Commented: Friday, May 30th, 2025 @ 11:11 am By: Rino Hunter
Cheeseman's contracts should be investigated. He took both the grounds maintenance and the website contracts away from Beaufort County companies which were doing a good job and were low bidders and gave them to out of town companies for a higher amount. Both companies that were screwed were owned by Republican Party activists. Was this just political spite in costing taxpayers more money or did Cheeseman get something more our of it? Then there is his school construction contract for "Cheeseman Elementary". Were others allowed to bid on it? Why did he select a company with a reputation for cost overruns, and whose school construction in Beaufort County, South Carolina was investigated by the FBI? Sadly, a majority of the School Board acts like trained seals on Cheeseman's questionable contracts.
Commented: Friday, May 30th, 2025 @ 11:04 am By: Rino Hunter
Great post on the inadequacy of governance on the Beaufort County School Board in what should be the proper administration of our public schools.

In this new age of an evolving School Choice plan for all North Carolina's tax payers, the Beaufort County Schools are on a poor course to provide leadership, fiscal and otherwise.

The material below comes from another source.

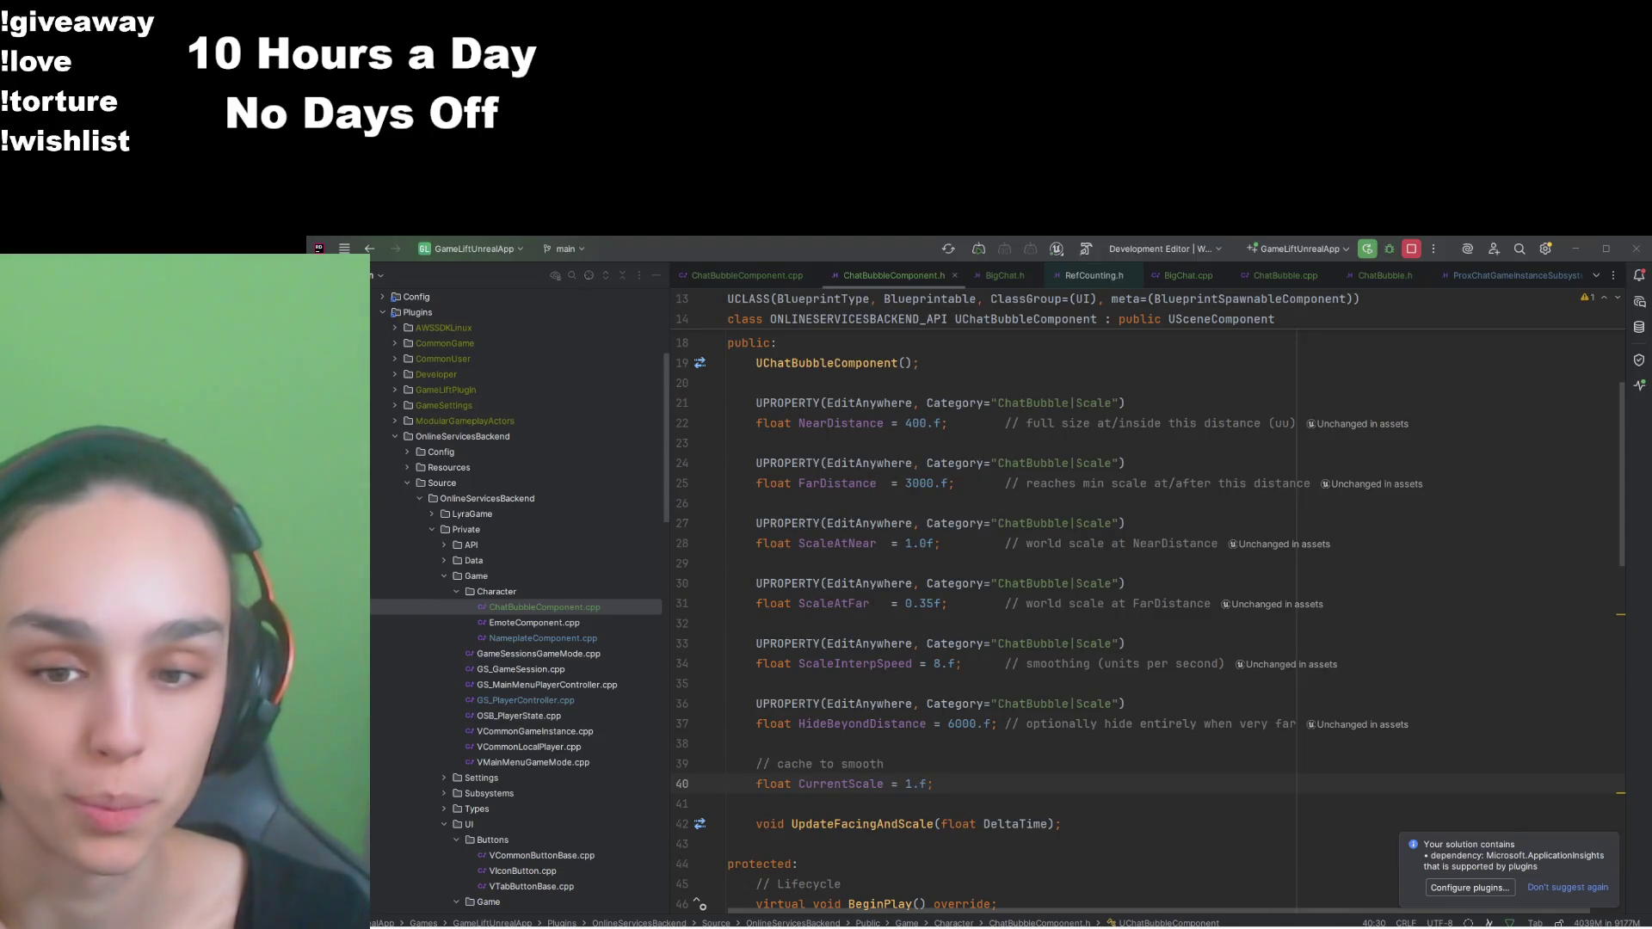
# Step: Stop the session, change MinFontSize from 10 to 15 in ChatBubble.h, and relaunch the project
pyautogui.click(1404, 250)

Now, here is my word of advice to whatever nominal "Republicans" out of nine board members, who are rumored to be Republicans. If, as a school board member, you are a Republican, I would strenuously advise that you act like one. Politics can be a rough sporting play here in Beaufort County, NC, and it would behoove all Republicans, real and otherwise, to learn how to act as if their hearts and brains are wired well together, and are significantly in the right place going henceforward.
Commented: Friday, May 30th, 2025 @ 10:52 am By: Stan Deatherage
These education establishment elitists who gave Cheeseman an award are not even competent enough to look on a map to see that Beaufort County is in NORTHeastern North Carolina, NOT SOUTHeastern NC as they claim. They obviously did not do much looking into Cheeseman's record either.